Oops
Yesterday morning a producer from Radio 4 called me to ask me about the impact the new Sony Reader was having on people's perceptions about ebooks and e-reading. She was preparing for a show to be aired on Monday and wanted to know what kinds of questions they should be addressing. We had a forty minute conversation during which she asked me lots of questions, and I quite warmed to my pet topic. Eventually she asked whether I was free on Friday to speak on the show alongside an author I know. My heart sank. Friday is my day off, the day I look forward to each week, when I get to spend the entire day with my children. I told her I was really sorry, but I couldn't do it. She sounded really disappointed, said I was exactly the person they needed; she really liked the things I'd said; they'd send a cab to fetch me and I'd only be away a couple of hours; they'd pay me a small fee plus expenses.
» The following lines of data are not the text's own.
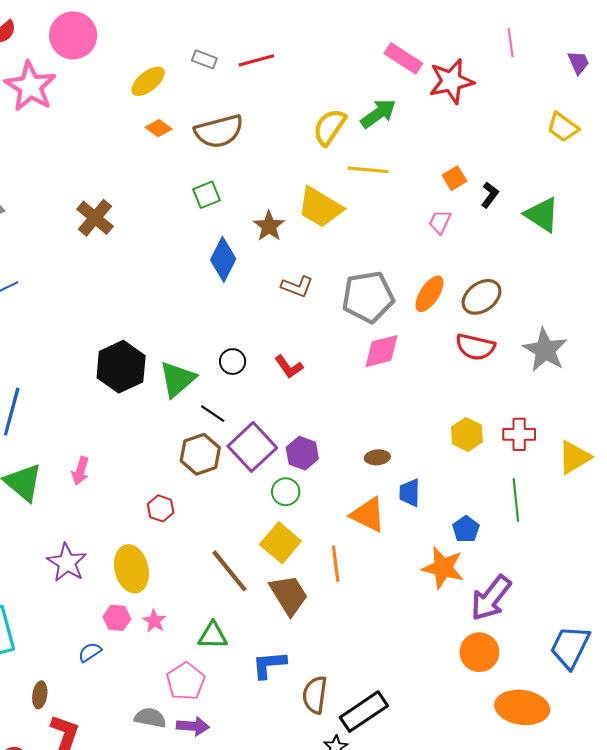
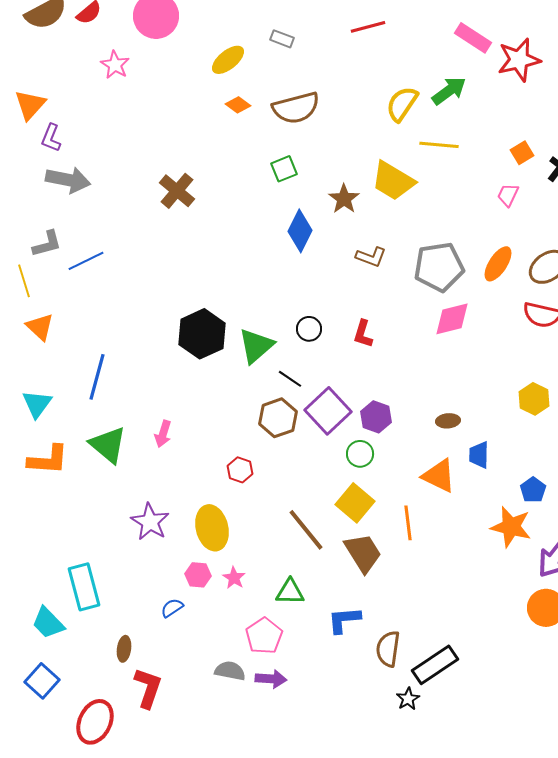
red line: (256, 60) -> (368, 27), moved
pink star: (30, 86) -> (115, 65), size x0.6
red L-shape: (289, 367) -> (363, 334), turned 52

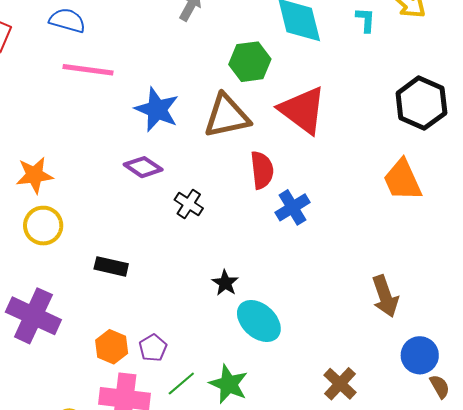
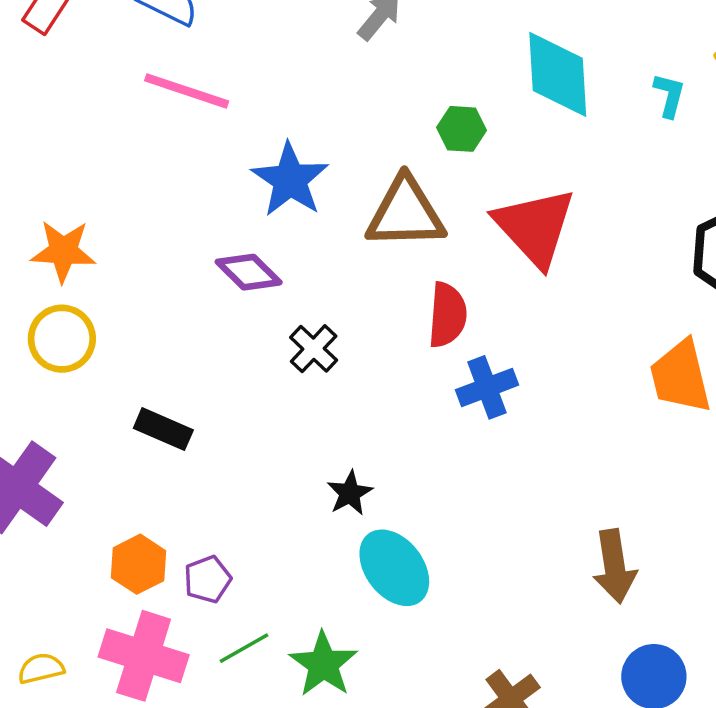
green hexagon: (250, 62) -> (462, 129), size x0.7

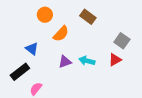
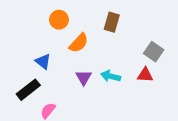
brown rectangle: (88, 17) -> (112, 22), turned 70
red triangle: (115, 60) -> (145, 75), turned 32
purple triangle: (65, 62) -> (84, 77), turned -40

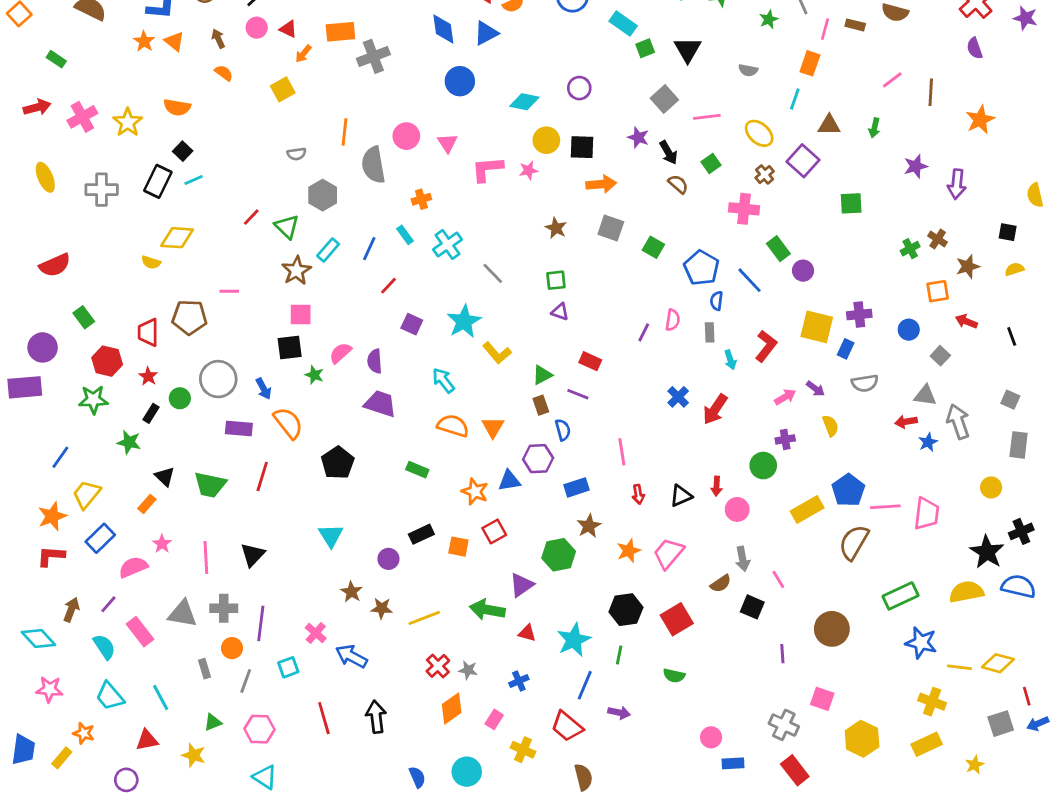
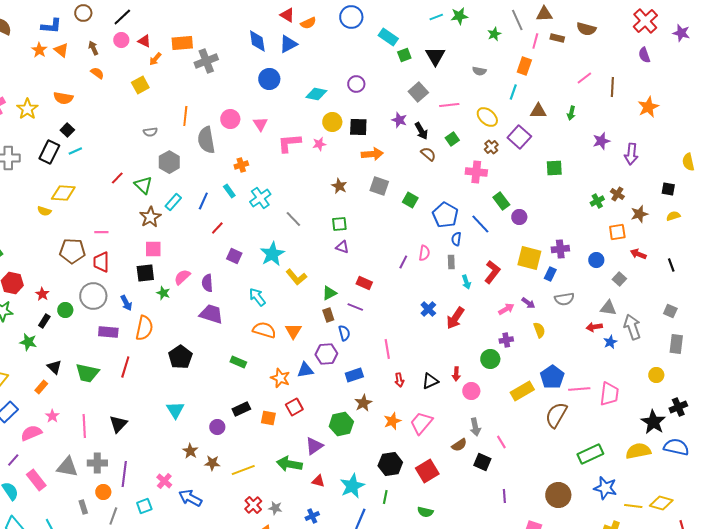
red trapezoid: (148, 332) -> (101, 262), moved
orange semicircle: (288, 423) -> (144, 328), turned 50
brown circle: (832, 629) -> (558, 495), moved

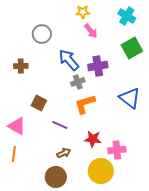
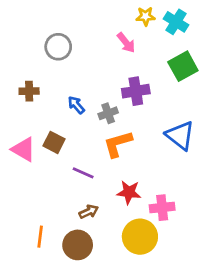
yellow star: (83, 12) -> (146, 16), moved
blue arrow: (69, 60) -> (76, 105), moved, size x0.6
pink triangle: (17, 126) -> (24, 149), moved
orange line: (14, 154) -> (40, 237), moved

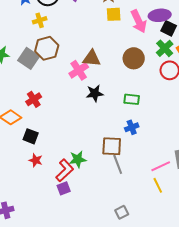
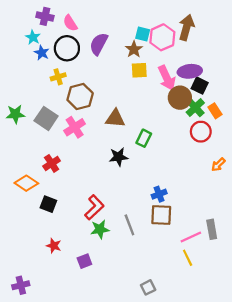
brown hexagon: (47, 48) -> (80, 97), moved
brown circle: (134, 58) -> (180, 98), moved
pink cross: (79, 70) -> (75, 127), moved
green rectangle: (132, 99) -> (144, 138), moved, turned -70
brown square: (112, 146) -> (161, 215), moved
red star: (36, 160) -> (54, 246), moved
gray line: (118, 164) -> (129, 225), moved
red L-shape: (65, 170) -> (94, 207), moved

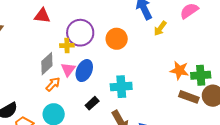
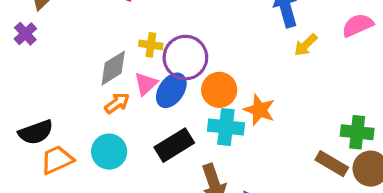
purple circle: (80, 33) -> (185, 58), moved
orange circle: (117, 39) -> (219, 90), moved
orange star: (179, 70) -> (259, 110), moved
black rectangle: (92, 103) -> (174, 145), size x1.6

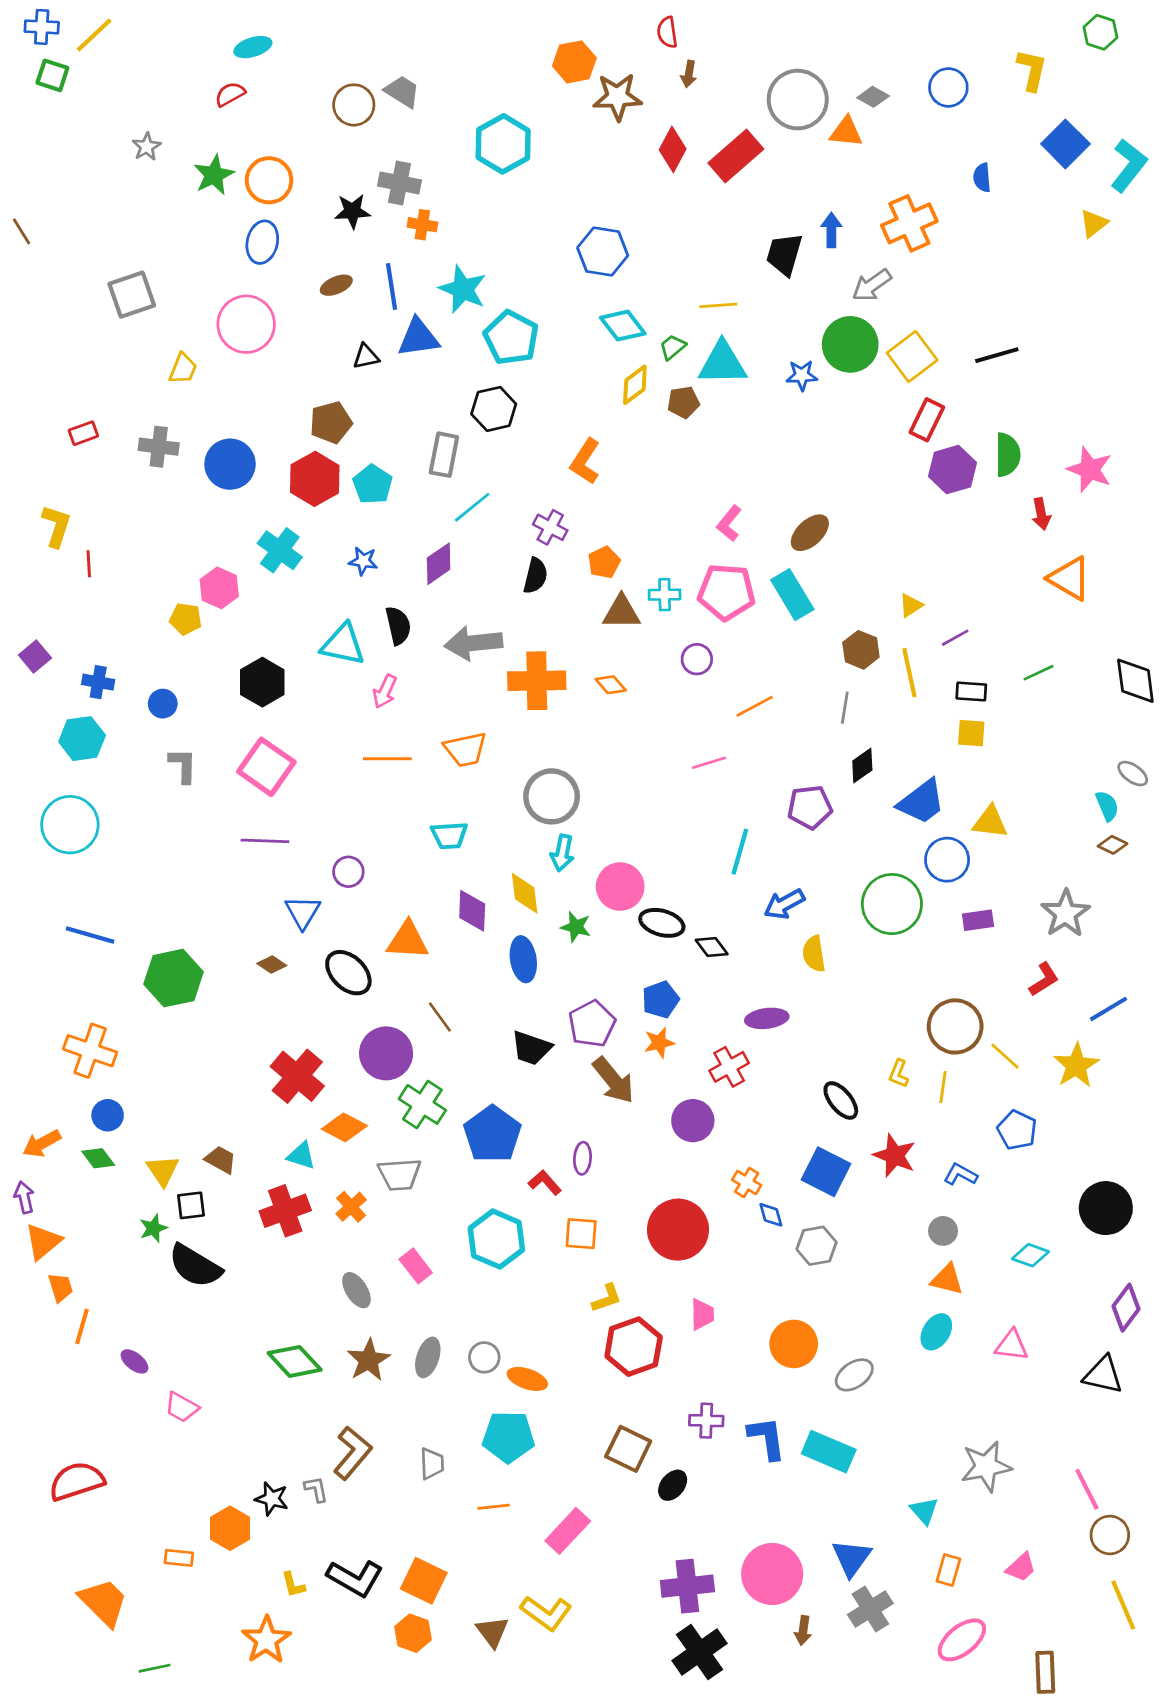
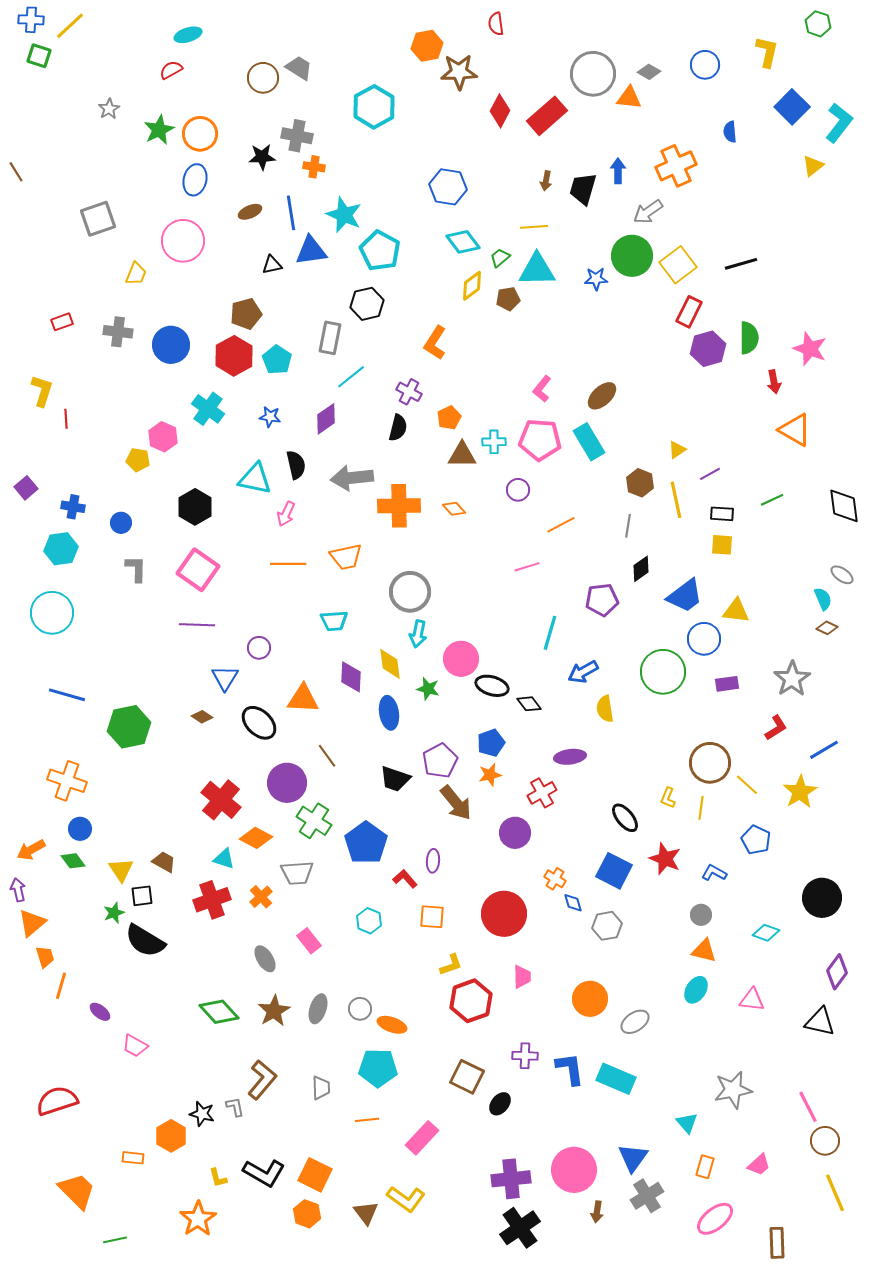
brown arrow: (689, 74) -> (546, 181), moved
cyan hexagon: (496, 1239) -> (369, 921), size x0.6

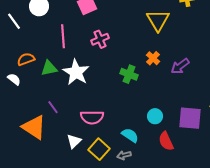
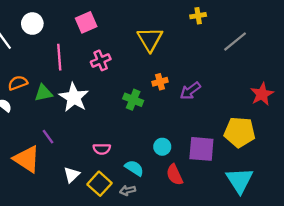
yellow triangle: (158, 20) -> (150, 39), moved
orange cross: (153, 58) -> (160, 82), turned 32
pink semicircle: (92, 117) -> (102, 149), moved, size x0.7

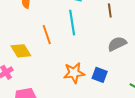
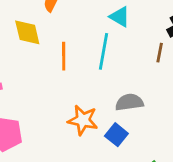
gray semicircle: (117, 44) -> (129, 102), moved
yellow diamond: (21, 51) -> (27, 32), moved

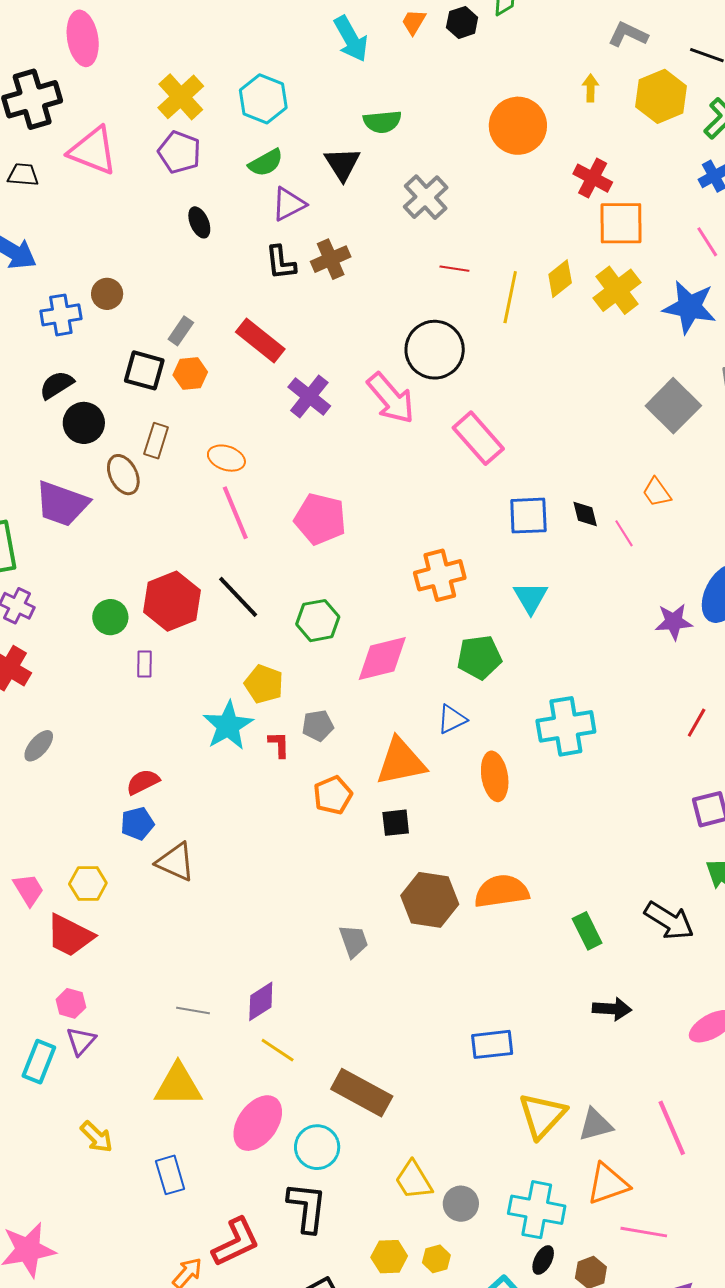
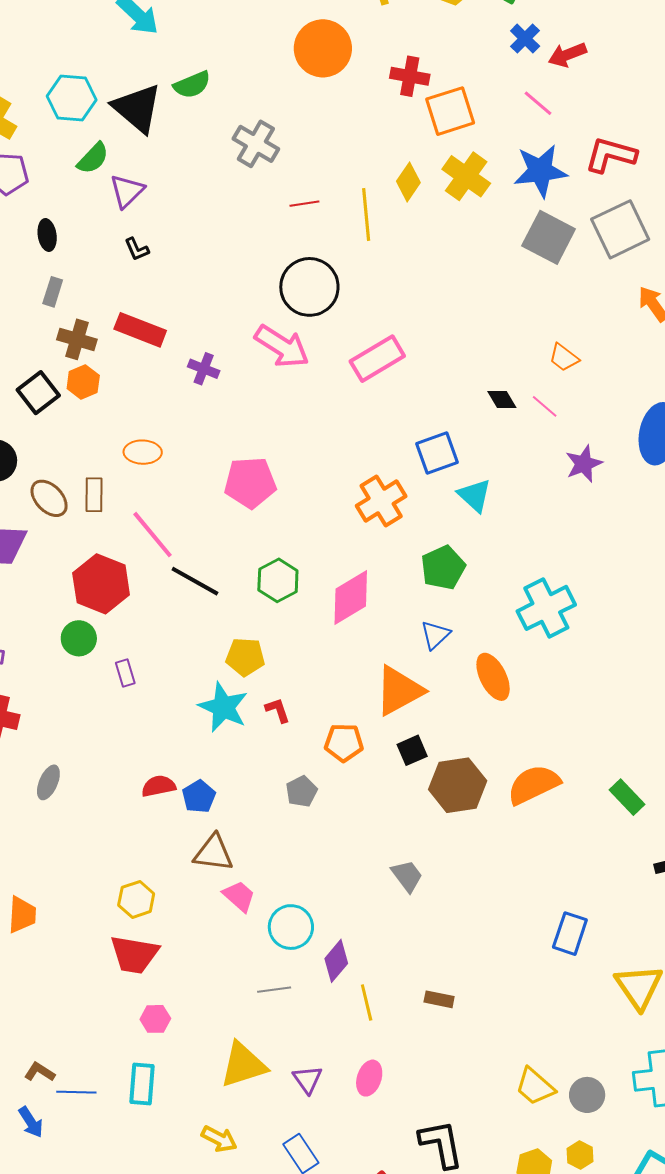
black triangle: (342, 164) -> (137, 108), moved, size x1.4
black ellipse: (199, 222) -> (47, 235), turned 32
brown cross: (331, 259) -> (77, 339), moved, turned -33
black L-shape: (281, 263) -> (137, 249), size x0.7
gray rectangle: (181, 331) -> (53, 292), moved
black square: (144, 370) -> (38, 393), turned -36
purple cross: (309, 396) -> (204, 369), size x0.7
gray square: (673, 406) -> (549, 237), moved
pink rectangle: (478, 438) -> (377, 359), turned -62
brown rectangle: (156, 441) -> (94, 495), moved
pink line: (235, 513) -> (153, 535), moved
blue square: (528, 516) -> (437, 453), moved
red hexagon: (172, 601) -> (101, 584), moved
purple star: (674, 622) -> (584, 464), moved
gray pentagon: (318, 726) -> (301, 791), moved
red semicircle: (143, 782) -> (159, 786), turned 32
orange pentagon: (333, 795) -> (344, 743), turned -30
blue pentagon: (137, 824) -> (199, 797), moved
pink trapezoid: (29, 890) -> (239, 896), moved
brown hexagon: (430, 900) -> (458, 785), moved
purple triangle: (81, 1041) -> (308, 1079), moved
blue rectangle: (492, 1044) -> (570, 934), turned -48
yellow line: (278, 1050) -> (367, 1002), turned 60
yellow triangle: (178, 1085) -> (243, 1065), moved
brown rectangle: (362, 1093) -> (439, 999), moved, size x0.5
pink ellipse: (258, 1123) -> (369, 1078), size x0.6
cyan circle: (317, 1147) -> (291, 927), moved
It did seem very irritating to have spent all that time briefing her on the background to the topic and then not to be able to go on and speak about it, especially if it meant a competing publisher would get the air time if I said 'no'. I hummed and hah-ed for a minute, then said I'd call her back. I called Paul and explained the situation to him. He sounded unduly unimpressed that I should even be considering it, but huffily agreed that he'd look after the children for a few hours while I went into town to do it. When I questioned why he sounded so grumpy, he said in what sounded a slightly martyrish fashion, "No, no, if that's what you want to do, it's fine...."
I fought the urge to get cross with him, and rang off, then fought the urge to feel stupidly guilty, then wondered whether I should say 'no' after all, it was only a stupid radio show, then called the producer back.
"I can do it", I said, "I've sorted everything out."
"Fantastic!" she said.
Later I walked through the front door at home to find Paul in the kitchen making supper as usual. His smile seemed a bit thin.
"Are you still huffy about me doing this Radio 4 thing on Friday?" I asked. "I guess I'm stopping you getting your 'me-time', and you won't be able to work now on Friday yourself... "
"No, it's not that," he said. "It was only that it's Ava's birthday on Friday and I don't think you even remembered."
I can't even begin to tell you how bad I felt.
2 comments:
Leave your guilt where it belongs- if you were a father you wouldn't even have given it a second thought!